In total, for the assessment of all-cause mortality and incident frailty, 1955 study participants completed questionnaires 3 times during the entire study period (until the end of June 2010). Incident frailty was defined as being newly institutionalized or bedridden at home because of physical disability or severe cognitive impairment. During the follow-up period, 30, 26, and 5 deaths were recorded in September 2008, September 2009, and May 2010, respectively. In addition, 28, 20, and 7 cases of incident frailty were recorded in September 2008, September 2009, and May 2010, respectively. Thirty-seven participants moved away from the study areas, and 1 participant declined continued follow-up. All other participants were followed-up for mortality and frailty until the end of June 2010 and were regarded as alive at the end of observation. Although cause of death was specified by family members (cancer in 19 participants, heart failure in 3, accident in 3, and various other diseases in 4 participants), cause of death could not be ascertained for 32 deaths. Furthermore, although cause of incident frailty was specified by family members (cerebrovascular disease in 11 participants, senile dementia in 8, Parkinson disease in 4, and various other diseases in 19 participants), it could not be determined for 13 participants.

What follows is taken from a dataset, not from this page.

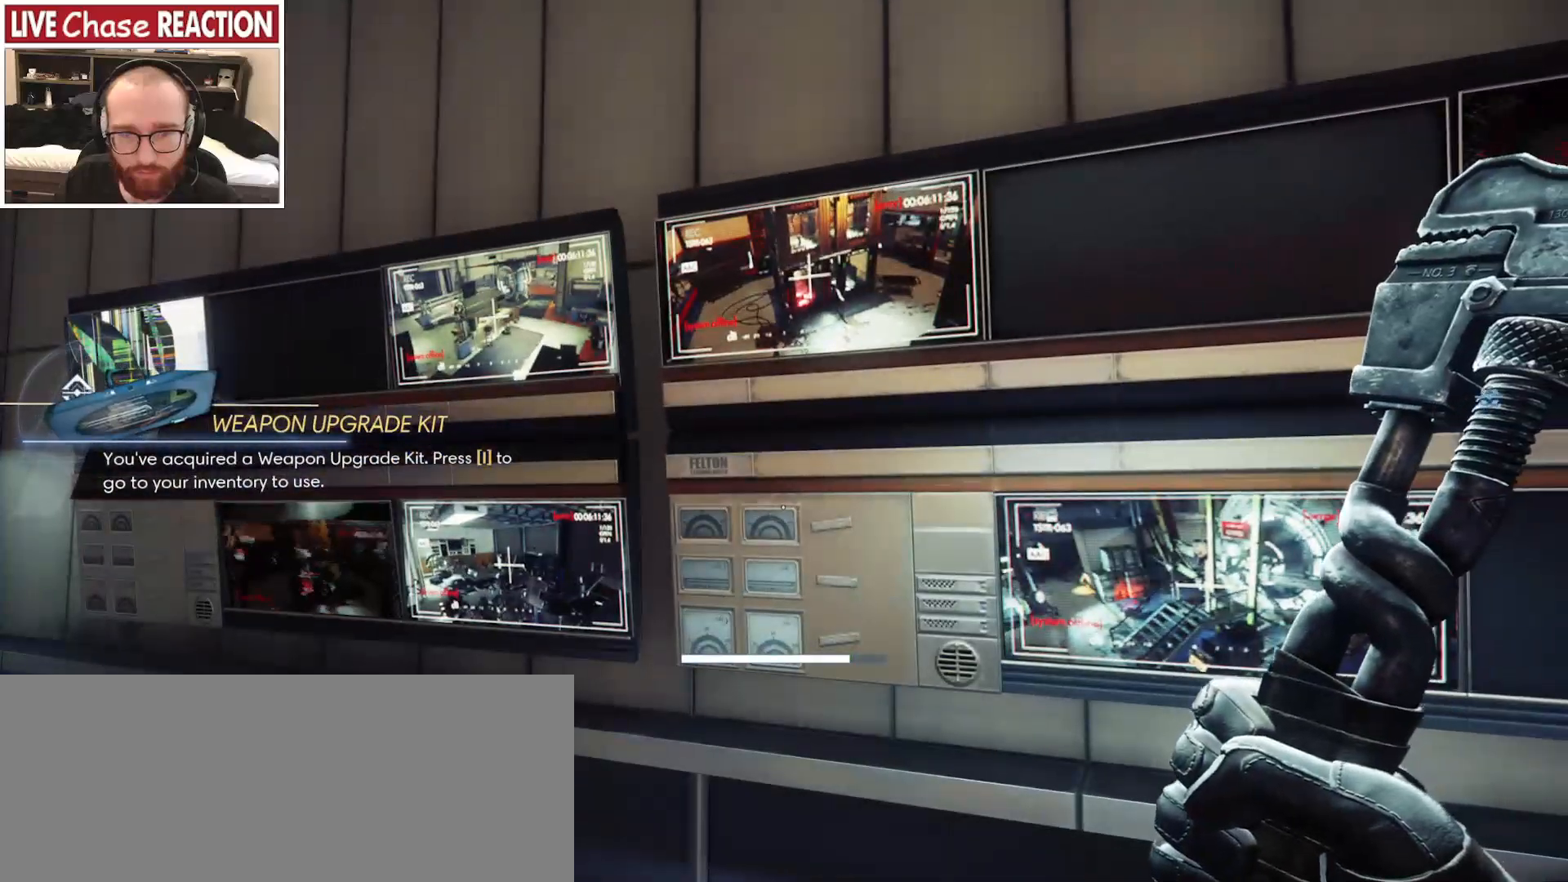
{"keys": [], "mouse": [], "events": [[50, "w", "down"], [67, "a", "down"], [233, "a", "up"], [267, "w", "up"]]}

To clarify the effects of each of the 4 categories of hobby activities on death and incident frailty, we divided participants into those who did and did not participate in each type of hobby activity and compared hazard ratios (HRs) by using the Cox proportional hazards model.19 Moreover, to assess the effects on death and incident frailty of taking part in 2 or more hobby activities, we divided participants into 3 groups according to the number of hobby activities they reported, ie, 0, 1, or 2 or more hobby activities, and evaluated them separately by their participation in solitary, group, physical, and cultural activities.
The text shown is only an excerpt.